Your objective: Only the lines from the one with "29: (292, 513)" through the last line of the material below belong in the answer, copied exactly and without pictures.

- - - - - - -

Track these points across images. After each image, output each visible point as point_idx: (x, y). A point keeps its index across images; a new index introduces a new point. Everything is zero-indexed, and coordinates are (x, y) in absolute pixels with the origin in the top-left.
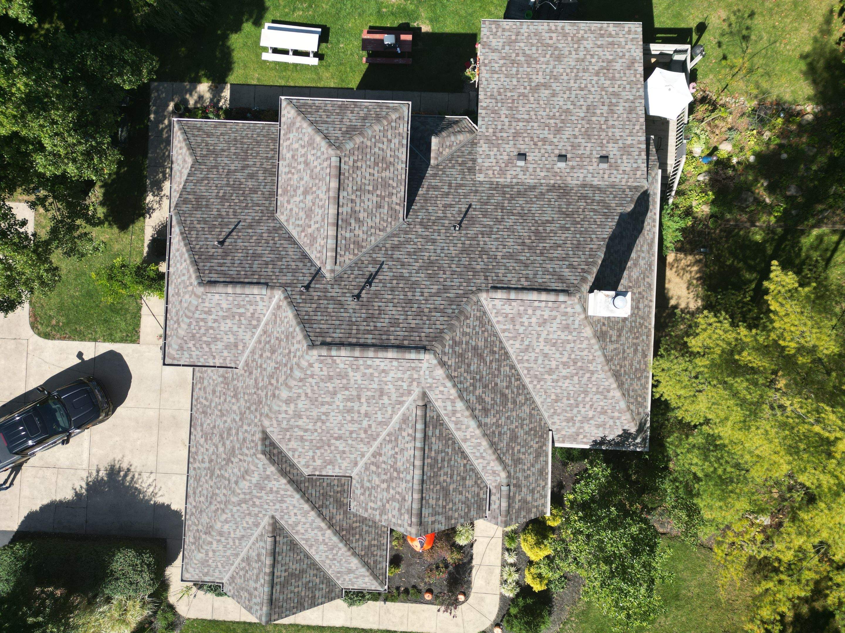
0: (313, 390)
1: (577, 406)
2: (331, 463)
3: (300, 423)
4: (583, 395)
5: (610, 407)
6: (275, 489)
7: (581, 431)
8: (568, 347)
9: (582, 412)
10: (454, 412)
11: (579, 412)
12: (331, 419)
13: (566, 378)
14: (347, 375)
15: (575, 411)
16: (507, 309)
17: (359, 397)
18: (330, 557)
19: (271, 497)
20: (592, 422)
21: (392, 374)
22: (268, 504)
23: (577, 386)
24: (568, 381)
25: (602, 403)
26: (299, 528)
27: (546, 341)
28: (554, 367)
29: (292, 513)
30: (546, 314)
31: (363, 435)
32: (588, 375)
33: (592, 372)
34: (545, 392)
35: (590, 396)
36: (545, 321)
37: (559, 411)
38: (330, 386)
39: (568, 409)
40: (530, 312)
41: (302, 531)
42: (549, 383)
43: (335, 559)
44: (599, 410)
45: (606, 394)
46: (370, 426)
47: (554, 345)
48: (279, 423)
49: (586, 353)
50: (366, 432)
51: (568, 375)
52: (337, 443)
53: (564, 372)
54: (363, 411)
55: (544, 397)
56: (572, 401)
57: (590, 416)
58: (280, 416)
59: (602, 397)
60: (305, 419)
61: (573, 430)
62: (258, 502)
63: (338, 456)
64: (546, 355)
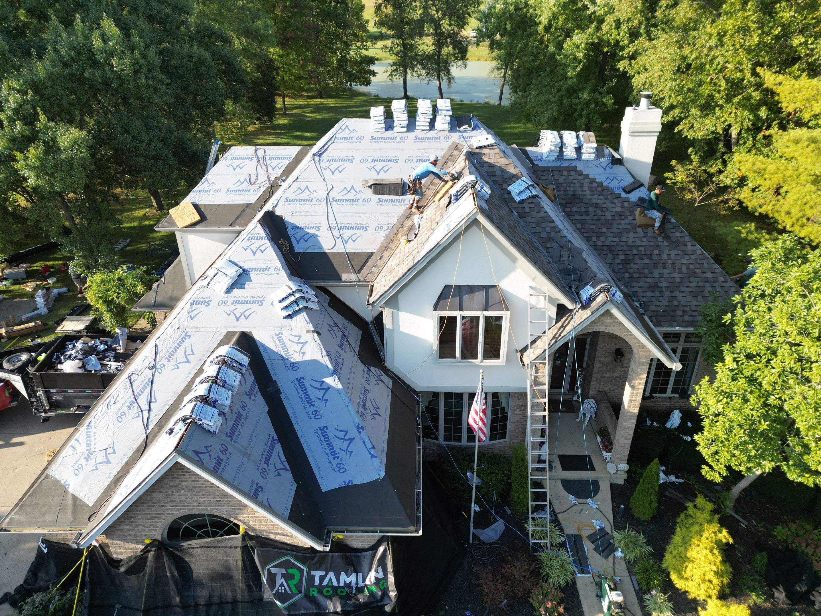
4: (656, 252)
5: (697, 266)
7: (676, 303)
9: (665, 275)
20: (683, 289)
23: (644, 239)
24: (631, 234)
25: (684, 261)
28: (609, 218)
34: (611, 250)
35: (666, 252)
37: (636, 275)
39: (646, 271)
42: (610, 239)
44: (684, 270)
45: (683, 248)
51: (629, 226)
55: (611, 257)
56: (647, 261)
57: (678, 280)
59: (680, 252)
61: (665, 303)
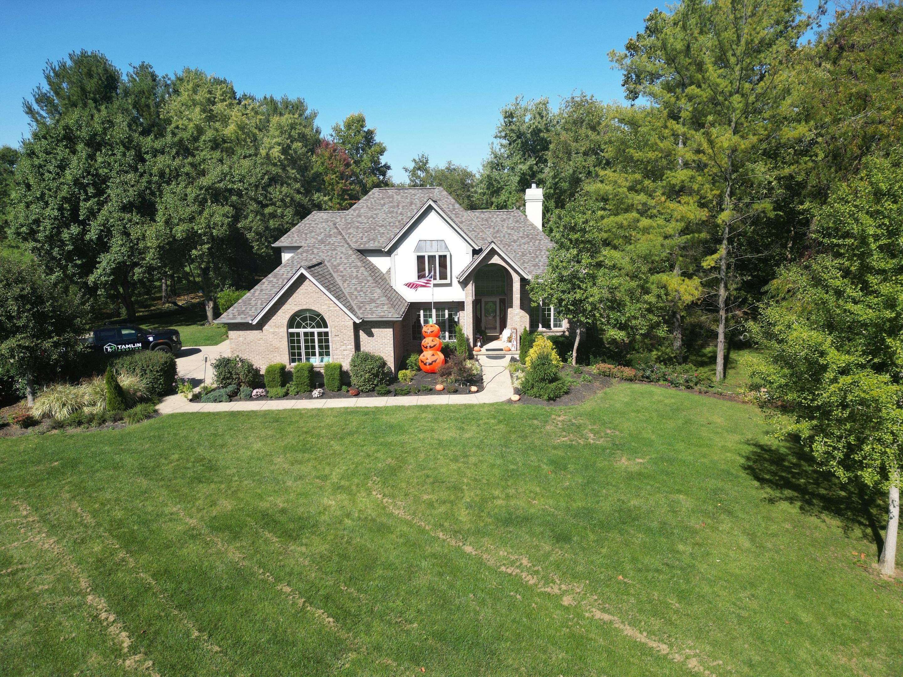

- - - - - - -

Task output:
29: (292, 513)
30: (546, 314)
31: (363, 435)
32: (588, 375)
33: (592, 372)
34: (545, 392)
35: (590, 396)
36: (545, 321)
37: (559, 411)
38: (330, 386)
39: (568, 409)
40: (530, 312)
41: (302, 531)
42: (549, 383)
43: (335, 559)
44: (599, 410)
45: (606, 394)
46: (370, 426)
47: (554, 345)
48: (279, 423)
49: (586, 353)
50: (366, 432)
51: (568, 375)
52: (337, 443)
53: (564, 372)
54: (363, 411)
55: (544, 397)
56: (572, 401)
57: (590, 416)
58: (280, 416)
59: (602, 397)
60: (305, 419)
61: (573, 430)
62: (258, 502)
63: (338, 456)
64: (546, 355)
4: (656, 252)
5: (697, 266)
7: (676, 303)
9: (665, 275)
20: (683, 289)
23: (644, 239)
24: (631, 234)
25: (684, 261)
28: (609, 218)
34: (611, 250)
35: (666, 252)
37: (636, 275)
39: (646, 271)
42: (610, 239)
44: (684, 270)
45: (683, 248)
51: (629, 226)
55: (611, 257)
56: (647, 261)
57: (678, 280)
59: (680, 252)
61: (665, 303)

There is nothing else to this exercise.